» **Instructions for the task**:
Copy the listing below, switching each "MARKETING" to "ADVERTISING" and keeping everything else the same.

» **Data for review**:
----
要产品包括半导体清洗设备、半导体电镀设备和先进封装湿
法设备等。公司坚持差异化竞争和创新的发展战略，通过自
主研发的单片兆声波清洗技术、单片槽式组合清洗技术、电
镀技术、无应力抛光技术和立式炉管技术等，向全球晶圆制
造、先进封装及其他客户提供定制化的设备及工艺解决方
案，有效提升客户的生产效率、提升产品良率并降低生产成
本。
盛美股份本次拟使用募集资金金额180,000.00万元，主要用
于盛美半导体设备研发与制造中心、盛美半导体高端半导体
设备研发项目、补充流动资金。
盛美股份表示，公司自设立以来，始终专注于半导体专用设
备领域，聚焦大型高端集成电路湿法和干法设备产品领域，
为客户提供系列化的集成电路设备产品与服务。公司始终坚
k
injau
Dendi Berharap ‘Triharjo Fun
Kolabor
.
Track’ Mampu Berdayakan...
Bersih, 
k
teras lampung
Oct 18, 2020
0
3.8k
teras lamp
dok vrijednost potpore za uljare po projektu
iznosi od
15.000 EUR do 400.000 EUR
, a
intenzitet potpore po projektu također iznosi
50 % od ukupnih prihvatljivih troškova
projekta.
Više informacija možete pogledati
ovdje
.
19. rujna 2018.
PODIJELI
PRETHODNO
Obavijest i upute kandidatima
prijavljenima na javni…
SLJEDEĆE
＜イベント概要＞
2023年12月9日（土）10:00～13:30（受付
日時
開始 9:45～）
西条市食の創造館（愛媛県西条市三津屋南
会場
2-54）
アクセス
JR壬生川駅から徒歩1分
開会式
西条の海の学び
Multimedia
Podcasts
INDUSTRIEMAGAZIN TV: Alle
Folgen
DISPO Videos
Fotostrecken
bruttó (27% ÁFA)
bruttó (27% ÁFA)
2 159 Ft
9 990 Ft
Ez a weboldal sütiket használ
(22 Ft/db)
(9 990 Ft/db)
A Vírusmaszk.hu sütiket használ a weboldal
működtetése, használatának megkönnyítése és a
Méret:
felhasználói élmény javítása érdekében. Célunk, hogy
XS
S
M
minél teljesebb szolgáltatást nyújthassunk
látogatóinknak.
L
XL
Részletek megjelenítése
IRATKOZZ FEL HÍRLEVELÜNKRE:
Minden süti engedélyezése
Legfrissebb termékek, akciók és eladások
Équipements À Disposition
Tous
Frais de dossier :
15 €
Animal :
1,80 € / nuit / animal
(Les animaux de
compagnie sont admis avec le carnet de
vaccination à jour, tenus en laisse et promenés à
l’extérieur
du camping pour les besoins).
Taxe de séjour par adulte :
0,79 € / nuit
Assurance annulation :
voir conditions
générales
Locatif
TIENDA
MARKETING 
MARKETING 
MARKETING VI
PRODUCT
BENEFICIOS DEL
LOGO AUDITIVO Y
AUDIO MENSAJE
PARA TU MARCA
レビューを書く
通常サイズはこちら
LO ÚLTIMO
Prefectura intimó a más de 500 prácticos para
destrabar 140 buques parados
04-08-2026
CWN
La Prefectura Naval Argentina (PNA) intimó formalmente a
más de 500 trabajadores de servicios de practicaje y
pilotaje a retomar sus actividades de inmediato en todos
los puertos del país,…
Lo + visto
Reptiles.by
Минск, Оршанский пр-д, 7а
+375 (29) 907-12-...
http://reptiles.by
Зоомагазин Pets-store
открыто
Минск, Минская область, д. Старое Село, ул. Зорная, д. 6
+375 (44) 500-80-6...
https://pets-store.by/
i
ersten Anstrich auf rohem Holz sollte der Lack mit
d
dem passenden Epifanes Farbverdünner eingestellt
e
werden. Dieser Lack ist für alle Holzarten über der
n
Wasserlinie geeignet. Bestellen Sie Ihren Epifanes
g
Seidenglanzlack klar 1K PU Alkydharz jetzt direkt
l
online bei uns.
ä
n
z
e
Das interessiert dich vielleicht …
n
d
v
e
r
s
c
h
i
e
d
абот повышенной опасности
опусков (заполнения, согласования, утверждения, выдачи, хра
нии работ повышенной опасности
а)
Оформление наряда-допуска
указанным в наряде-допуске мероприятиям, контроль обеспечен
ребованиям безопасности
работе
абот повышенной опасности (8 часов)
----
» **Solution to this problem**:
要产品包括半导体清洗设备、半导体电镀设备和先进封装湿
法设备等。公司坚持差异化竞争和创新的发展战略，通过自
主研发的单片兆声波清洗技术、单片槽式组合清洗技术、电
镀技术、无应力抛光技术和立式炉管技术等，向全球晶圆制
造、先进封装及其他客户提供定制化的设备及工艺解决方
案，有效提升客户的生产效率、提升产品良率并降低生产成
本。
盛美股份本次拟使用募集资金金额180,000.00万元，主要用
于盛美半导体设备研发与制造中心、盛美半导体高端半导体
设备研发项目、补充流动资金。
盛美股份表示，公司自设立以来，始终专注于半导体专用设
备领域，聚焦大型高端集成电路湿法和干法设备产品领域，
为客户提供系列化的集成电路设备产品与服务。公司始终坚
k
injau
Dendi Berharap ‘Triharjo Fun
Kolabor
.
Track’ Mampu Berdayakan...
Bersih, 
k
teras lampung
Oct 18, 2020
0
3.8k
teras lamp
dok vrijednost potpore za uljare po projektu
iznosi od
15.000 EUR do 400.000 EUR
, a
intenzitet potpore po projektu također iznosi
50 % od ukupnih prihvatljivih troškova
projekta.
Više informacija možete pogledati
ovdje
.
19. rujna 2018.
PODIJELI
PRETHODNO
Obavijest i upute kandidatima
prijavljenima na javni…
SLJEDEĆE
＜イベント概要＞
2023年12月9日（土）10:00～13:30（受付
日時
開始 9:45～）
西条市食の創造館（愛媛県西条市三津屋南
会場
2-54）
アクセス
JR壬生川駅から徒歩1分
開会式
西条の海の学び
Multimedia
Podcasts
INDUSTRIEMAGAZIN TV: Alle
Folgen
DISPO Videos
Fotostrecken
bruttó (27% ÁFA)
bruttó (27% ÁFA)
2 159 Ft
9 990 Ft
Ez a weboldal sütiket használ
(22 Ft/db)
(9 990 Ft/db)
A Vírusmaszk.hu sütiket használ a weboldal
működtetése, használatának megkönnyítése és a
Méret:
felhasználói élmény javítása érdekében. Célunk, hogy
XS
S
M
minél teljesebb szolgáltatást nyújthassunk
látogatóinknak.
L
XL
Részletek megjelenítése
IRATKOZZ FEL HÍRLEVELÜNKRE:
Minden süti engedélyezése
Legfrissebb termékek, akciók és eladások
Équipements À Disposition
Tous
Frais de dossier :
15 €
Animal :
1,80 € / nuit / animal
(Les animaux de
compagnie sont admis avec le carnet de
vaccination à jour, tenus en laisse et promenés à
l’extérieur
du camping pour les besoins).
Taxe de séjour par adulte :
0,79 € / nuit
Assurance annulation :
voir conditions
générales
Locatif
TIENDA
ADVERTISING 
ADVERTISING 
ADVERTISING VI
PRODUCT
BENEFICIOS DEL
LOGO AUDITIVO Y
AUDIO MENSAJE
PARA TU MARCA
レビューを書く
通常サイズはこちら
LO ÚLTIMO
Prefectura intimó a más de 500 prácticos para
destrabar 140 buques parados
04-08-2026
CWN
La Prefectura Naval Argentina (PNA) intimó formalmente a
más de 500 trabajadores de servicios de practicaje y
pilotaje a retomar sus actividades de inmediato en todos
los puertos del país,…
Lo + visto
Reptiles.by
Минск, Оршанский пр-д, 7а
+375 (29) 907-12-...
http://reptiles.by
Зоомагазин Pets-store
открыто
Минск, Минская область, д. Старое Село, ул. Зорная, д. 6
+375 (44) 500-80-6...
https://pets-store.by/
i
ersten Anstrich auf rohem Holz sollte der Lack mit
d
dem passenden Epifanes Farbverdünner eingestellt
e
werden. Dieser Lack ist für alle Holzarten über der
n
Wasserlinie geeignet. Bestellen Sie Ihren Epifanes
g
Seidenglanzlack klar 1K PU Alkydharz jetzt direkt
l
online bei uns.
ä
n
z
e
Das interessiert dich vielleicht …
n
d
v
e
r
s
c
h
i
e
d
абот повышенной опасности
опусков (заполнения, согласования, утверждения, выдачи, хра
нии работ повышенной опасности
а)
Оформление наряда-допуска
указанным в наряде-допуске мероприятиям, контроль обеспечен
ребованиям безопасности
работе
абот повышенной опасности (8 часов)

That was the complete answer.